Where it actually grows measured, from 734 observations

Condition 5th percentile Median 95th percentile
Coldest month, mean daily low 3.3 °C 11.9 °C 23.5 °C
Warmest month, mean daily high 25.9 °C 30.5 °C 33.6 °C
Annual rainfall 760 mm 1,354 mm 3,370 mm
Rainfall in the driest quarter 12 mm 156 mm 483 mm

It is found where winters are cool but frost is light or absent. This is not care advice and it is not a forecast. It is a measurement: we sampled the climate at every one of the 734 research-grade observations of Richardia scabra that carry a coordinate, and this is the range those places actually span. The 5th and 95th percentiles are used rather than the minimum and maximum, because a single cultivated specimen in a heated conservatory should not widen a tropical plant's range to the Arctic.

This is not a hardiness zone. A USDA zone is the average annual extreme minimum temperature. The figure above is the mean daily minimum of the coldest month, which is a different quantity and is typically far warmer. Reading one as the other would place a plant several zones too warm, so we do not publish a hardiness zone, because we do not have one. Climate from CHELSA V2.1 (Karger et al. 2017); occurrences from 10.15468/dl.cgje2x.
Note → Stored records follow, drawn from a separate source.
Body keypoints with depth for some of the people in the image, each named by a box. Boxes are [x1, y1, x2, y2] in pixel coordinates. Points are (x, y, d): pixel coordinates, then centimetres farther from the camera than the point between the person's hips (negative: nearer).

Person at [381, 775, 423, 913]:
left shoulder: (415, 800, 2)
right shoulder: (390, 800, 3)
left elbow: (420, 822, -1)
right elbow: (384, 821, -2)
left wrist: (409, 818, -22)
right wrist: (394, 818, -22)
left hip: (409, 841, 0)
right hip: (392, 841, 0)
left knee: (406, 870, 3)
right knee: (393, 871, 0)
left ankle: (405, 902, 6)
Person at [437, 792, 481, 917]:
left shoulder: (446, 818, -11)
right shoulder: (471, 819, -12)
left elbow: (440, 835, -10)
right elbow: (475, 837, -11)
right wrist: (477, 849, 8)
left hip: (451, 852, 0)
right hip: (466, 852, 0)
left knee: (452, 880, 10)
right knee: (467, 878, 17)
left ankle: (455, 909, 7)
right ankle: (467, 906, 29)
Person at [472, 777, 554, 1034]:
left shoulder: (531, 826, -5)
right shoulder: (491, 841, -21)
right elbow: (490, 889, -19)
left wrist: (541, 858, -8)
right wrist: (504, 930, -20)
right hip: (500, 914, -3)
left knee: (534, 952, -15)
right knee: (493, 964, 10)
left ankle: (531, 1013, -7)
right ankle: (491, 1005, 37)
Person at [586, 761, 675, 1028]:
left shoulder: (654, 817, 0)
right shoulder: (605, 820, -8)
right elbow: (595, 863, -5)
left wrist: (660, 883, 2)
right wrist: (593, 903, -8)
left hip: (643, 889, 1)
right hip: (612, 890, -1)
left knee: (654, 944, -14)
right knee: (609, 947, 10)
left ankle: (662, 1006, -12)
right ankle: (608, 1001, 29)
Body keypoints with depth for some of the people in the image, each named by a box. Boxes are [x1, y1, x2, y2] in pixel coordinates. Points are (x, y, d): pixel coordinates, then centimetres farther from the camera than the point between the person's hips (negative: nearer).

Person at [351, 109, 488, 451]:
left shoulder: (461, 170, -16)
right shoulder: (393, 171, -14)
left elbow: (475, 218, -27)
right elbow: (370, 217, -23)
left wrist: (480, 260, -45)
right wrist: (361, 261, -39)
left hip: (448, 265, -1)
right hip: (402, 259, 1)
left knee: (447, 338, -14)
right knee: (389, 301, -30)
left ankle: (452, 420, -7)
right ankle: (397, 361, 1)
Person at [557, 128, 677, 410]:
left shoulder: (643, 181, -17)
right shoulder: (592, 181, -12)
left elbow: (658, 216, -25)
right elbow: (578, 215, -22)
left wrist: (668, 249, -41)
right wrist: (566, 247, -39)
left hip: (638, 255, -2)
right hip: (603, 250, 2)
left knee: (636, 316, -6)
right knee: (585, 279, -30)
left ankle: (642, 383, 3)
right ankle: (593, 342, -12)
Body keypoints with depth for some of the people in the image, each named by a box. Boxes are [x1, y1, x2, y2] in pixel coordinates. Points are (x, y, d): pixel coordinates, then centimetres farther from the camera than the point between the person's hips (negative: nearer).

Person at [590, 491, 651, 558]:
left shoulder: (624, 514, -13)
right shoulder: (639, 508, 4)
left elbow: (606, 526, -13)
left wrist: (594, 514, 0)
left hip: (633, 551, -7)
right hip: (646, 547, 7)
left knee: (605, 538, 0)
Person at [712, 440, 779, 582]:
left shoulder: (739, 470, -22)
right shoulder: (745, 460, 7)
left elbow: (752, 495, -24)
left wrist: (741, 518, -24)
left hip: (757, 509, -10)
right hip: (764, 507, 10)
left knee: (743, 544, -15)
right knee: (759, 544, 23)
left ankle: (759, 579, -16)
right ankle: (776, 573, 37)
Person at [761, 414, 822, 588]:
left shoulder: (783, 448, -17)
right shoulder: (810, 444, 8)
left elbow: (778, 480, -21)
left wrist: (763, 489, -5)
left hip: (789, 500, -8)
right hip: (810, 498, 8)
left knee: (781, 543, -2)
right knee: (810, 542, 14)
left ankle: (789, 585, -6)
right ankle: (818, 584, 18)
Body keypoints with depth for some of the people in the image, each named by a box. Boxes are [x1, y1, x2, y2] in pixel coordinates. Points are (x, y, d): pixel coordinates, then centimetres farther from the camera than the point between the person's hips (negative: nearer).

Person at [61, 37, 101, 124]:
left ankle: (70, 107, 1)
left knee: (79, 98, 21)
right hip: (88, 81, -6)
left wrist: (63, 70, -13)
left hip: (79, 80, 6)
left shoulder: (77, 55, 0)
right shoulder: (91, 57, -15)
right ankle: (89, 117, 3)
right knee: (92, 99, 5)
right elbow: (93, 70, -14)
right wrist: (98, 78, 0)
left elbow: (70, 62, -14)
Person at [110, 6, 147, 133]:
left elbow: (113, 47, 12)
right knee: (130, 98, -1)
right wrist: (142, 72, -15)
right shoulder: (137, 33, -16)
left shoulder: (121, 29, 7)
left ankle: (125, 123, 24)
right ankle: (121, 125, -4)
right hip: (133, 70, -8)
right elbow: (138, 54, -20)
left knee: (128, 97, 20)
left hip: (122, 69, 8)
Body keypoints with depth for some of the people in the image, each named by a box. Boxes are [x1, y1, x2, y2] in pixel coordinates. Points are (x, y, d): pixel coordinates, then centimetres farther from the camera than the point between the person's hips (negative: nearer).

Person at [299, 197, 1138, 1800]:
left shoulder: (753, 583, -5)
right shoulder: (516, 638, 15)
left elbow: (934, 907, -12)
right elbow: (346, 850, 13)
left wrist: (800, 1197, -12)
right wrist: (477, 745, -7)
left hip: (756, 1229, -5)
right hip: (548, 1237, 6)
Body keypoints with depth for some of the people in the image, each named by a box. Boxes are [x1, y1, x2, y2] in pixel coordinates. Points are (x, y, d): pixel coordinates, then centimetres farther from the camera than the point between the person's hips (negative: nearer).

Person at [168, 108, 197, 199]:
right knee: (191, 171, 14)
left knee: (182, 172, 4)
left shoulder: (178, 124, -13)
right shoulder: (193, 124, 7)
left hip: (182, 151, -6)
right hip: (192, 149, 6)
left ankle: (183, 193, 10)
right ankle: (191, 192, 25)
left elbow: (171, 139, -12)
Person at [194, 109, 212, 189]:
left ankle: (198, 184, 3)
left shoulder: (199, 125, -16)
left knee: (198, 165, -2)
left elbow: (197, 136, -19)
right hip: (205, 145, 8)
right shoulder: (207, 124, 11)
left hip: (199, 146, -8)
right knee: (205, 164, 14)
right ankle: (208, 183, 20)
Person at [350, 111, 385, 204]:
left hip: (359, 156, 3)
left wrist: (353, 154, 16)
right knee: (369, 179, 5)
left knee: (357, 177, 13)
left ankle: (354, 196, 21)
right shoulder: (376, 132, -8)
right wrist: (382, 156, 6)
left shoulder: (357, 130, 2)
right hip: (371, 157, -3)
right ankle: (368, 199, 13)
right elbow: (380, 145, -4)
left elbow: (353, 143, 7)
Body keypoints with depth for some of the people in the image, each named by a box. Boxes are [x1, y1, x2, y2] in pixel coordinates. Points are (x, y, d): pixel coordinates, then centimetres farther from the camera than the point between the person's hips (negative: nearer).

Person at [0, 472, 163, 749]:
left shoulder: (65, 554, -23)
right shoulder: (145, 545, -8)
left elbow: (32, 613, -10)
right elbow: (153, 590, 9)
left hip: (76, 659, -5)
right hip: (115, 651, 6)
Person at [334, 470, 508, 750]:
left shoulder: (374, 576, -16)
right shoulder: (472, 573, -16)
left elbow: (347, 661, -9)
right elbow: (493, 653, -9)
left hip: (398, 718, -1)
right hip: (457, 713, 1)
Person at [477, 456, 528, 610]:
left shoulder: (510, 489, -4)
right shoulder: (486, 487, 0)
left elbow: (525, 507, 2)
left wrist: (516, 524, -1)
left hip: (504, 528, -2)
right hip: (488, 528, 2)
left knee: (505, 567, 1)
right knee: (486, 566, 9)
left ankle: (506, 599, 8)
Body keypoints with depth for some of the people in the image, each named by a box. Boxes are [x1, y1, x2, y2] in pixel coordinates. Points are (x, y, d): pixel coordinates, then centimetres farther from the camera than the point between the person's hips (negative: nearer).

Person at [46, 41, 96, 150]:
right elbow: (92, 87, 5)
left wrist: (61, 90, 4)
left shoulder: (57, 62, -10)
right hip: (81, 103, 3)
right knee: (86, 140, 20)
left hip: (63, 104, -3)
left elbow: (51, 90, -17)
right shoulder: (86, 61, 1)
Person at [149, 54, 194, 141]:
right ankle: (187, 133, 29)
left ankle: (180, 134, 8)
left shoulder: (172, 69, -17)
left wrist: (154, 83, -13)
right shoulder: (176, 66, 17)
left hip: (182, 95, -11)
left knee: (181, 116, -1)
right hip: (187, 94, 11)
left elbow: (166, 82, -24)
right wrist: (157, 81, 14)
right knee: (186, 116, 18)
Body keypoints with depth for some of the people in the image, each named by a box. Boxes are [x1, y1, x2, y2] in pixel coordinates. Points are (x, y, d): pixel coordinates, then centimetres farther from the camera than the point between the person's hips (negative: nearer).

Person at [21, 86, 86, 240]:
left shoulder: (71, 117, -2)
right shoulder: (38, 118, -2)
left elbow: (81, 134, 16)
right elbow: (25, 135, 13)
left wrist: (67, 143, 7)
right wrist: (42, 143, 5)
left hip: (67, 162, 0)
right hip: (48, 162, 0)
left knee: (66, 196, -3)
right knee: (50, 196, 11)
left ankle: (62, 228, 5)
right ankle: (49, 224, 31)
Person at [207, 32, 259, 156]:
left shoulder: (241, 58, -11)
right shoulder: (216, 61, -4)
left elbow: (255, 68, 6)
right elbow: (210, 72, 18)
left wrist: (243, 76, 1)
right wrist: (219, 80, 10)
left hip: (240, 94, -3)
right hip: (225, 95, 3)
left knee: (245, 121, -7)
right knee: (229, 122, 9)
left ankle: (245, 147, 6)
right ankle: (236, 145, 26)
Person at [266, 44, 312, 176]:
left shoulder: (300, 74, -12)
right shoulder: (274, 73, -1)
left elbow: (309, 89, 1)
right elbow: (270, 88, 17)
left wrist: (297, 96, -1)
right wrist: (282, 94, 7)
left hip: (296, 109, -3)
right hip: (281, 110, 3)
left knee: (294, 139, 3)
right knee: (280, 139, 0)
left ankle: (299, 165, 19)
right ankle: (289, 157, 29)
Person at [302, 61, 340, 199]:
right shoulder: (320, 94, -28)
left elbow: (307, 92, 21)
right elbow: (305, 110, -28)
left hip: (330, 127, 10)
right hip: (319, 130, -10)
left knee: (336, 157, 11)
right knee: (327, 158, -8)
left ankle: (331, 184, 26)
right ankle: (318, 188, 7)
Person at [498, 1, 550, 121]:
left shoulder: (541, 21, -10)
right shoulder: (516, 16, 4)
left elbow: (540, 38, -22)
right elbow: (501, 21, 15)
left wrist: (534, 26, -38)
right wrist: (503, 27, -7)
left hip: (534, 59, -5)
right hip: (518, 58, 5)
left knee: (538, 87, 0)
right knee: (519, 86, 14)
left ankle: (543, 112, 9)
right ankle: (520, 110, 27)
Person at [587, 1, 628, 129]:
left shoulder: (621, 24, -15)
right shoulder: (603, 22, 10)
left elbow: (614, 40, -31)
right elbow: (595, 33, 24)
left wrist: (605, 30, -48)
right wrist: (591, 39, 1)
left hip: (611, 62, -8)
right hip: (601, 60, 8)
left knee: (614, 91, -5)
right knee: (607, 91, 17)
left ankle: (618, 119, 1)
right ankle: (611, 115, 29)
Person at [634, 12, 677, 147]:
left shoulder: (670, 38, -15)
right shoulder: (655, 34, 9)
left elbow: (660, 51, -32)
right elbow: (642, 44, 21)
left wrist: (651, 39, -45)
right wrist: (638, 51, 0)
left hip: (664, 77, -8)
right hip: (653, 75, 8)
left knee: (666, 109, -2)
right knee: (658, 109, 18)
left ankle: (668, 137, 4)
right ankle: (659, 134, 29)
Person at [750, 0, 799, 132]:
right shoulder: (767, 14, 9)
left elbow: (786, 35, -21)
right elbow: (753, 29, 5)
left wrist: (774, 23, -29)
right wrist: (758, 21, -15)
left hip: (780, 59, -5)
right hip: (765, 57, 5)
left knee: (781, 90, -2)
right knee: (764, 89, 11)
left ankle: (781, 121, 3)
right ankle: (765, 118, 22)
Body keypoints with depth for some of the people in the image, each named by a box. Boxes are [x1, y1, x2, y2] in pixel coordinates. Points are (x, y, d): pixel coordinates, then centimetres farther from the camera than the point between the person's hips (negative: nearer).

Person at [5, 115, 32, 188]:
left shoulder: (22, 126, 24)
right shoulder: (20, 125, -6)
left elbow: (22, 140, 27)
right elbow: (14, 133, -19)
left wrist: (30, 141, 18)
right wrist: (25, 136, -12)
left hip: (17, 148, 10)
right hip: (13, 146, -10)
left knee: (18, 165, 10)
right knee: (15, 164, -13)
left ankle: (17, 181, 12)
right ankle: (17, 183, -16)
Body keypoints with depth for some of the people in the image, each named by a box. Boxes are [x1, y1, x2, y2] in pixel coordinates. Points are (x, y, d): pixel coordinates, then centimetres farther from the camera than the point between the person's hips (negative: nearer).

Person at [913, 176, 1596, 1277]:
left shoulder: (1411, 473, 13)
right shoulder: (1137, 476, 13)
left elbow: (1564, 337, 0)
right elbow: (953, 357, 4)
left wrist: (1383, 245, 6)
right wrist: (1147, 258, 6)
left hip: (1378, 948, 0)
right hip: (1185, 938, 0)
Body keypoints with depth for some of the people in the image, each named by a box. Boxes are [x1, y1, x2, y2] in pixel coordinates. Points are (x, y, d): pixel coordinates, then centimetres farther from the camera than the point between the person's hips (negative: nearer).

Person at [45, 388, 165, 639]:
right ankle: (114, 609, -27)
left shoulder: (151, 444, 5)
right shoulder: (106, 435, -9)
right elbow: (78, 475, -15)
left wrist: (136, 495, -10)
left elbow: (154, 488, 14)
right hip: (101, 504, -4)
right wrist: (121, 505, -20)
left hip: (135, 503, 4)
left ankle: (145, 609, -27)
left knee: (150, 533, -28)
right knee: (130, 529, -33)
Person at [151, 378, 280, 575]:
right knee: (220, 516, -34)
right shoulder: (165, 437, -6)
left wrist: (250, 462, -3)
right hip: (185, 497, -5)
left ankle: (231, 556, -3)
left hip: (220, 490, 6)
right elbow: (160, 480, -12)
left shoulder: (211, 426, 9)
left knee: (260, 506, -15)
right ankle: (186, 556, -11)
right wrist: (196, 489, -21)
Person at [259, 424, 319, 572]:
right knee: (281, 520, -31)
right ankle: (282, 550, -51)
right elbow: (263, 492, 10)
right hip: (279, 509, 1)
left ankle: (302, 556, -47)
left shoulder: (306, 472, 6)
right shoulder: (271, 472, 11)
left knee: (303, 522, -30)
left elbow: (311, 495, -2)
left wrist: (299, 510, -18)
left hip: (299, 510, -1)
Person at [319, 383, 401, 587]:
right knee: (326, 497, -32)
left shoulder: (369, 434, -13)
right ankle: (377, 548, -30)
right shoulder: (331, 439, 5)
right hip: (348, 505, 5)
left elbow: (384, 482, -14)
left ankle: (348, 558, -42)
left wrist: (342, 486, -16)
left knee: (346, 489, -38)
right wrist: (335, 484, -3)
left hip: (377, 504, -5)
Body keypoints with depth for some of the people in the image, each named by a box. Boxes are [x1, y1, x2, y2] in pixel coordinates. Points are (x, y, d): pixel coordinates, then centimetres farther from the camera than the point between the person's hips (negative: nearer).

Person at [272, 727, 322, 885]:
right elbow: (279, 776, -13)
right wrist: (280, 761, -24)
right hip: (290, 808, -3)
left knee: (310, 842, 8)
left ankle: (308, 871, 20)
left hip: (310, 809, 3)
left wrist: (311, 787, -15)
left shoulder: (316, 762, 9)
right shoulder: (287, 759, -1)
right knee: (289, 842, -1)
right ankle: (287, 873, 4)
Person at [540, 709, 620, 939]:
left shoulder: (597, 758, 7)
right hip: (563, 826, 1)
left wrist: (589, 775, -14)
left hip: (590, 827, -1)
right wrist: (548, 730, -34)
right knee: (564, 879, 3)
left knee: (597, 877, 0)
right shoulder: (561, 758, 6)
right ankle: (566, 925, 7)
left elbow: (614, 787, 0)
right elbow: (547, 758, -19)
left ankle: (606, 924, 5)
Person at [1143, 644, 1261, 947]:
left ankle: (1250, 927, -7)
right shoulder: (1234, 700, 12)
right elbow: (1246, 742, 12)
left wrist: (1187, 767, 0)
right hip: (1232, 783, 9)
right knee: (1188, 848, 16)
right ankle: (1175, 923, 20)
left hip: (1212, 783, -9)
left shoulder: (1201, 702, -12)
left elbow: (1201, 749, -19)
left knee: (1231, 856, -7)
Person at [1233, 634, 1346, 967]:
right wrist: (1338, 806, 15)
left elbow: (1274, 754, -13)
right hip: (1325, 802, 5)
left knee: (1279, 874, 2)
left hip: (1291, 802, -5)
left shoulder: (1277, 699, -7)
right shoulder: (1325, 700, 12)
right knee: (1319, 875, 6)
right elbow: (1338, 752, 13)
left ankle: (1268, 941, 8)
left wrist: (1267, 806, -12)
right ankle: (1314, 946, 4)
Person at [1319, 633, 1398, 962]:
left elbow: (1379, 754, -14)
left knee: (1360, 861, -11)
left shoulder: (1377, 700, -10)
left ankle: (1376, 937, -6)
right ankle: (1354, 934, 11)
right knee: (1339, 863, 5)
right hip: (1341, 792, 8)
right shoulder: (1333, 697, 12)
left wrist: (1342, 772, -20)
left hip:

Also published as 11 synonyms

A synonym is not an error. It is a record of botanists disagreeing, in print, about where this plant belongs. Each of these was somebody’s considered answer.

  • Plethyrsis glauca Raf.
  • Richardia cubensis A.Rich.
  • Richardia pilosa Ruiz & Pav.
  • Richardia procumbens Sessé & Moc.
  • Richardia scabra var. chacoensis E.L.Cabral & Bacigalupo
  • Richardia shaoyoukengensis S.S.Ying
  • Richardsonia cubensis A.Rich.
  • Richardsonia pilosa (Ruiz & Pav.) Kunth
  • Richardsonia scabra (L.) A.St.-Hil.
  • Spermacoce hirsuta Willd.
  • Spermacoce involucrata Pursh

Sourcesevery claim on this page

  1. World Flora Online Plant List. accepted name, authority, classification. CC0. Retrieved 2026-07-12.
  2. iNaturalist. photographs and flowering annotations, CC0 / CC BY / CC BY-SA only. per photograph. Retrieved 2026-06-27.
  3. USDA PLANTS Database. common name, checklist symbol RISC. public domain. Retrieved 2026-07-13.
  4. Kew, World Checklist of Vascular Plants (WCVP v16). native distribution by TDWG level-3 botanical country, and life form. CC BY 3.0. Retrieved 2026-06-04.

We publish what we can source and we say so when we cannot. This page has no care advice and no toxicity claim, because we do not yet have those from a source we can cite.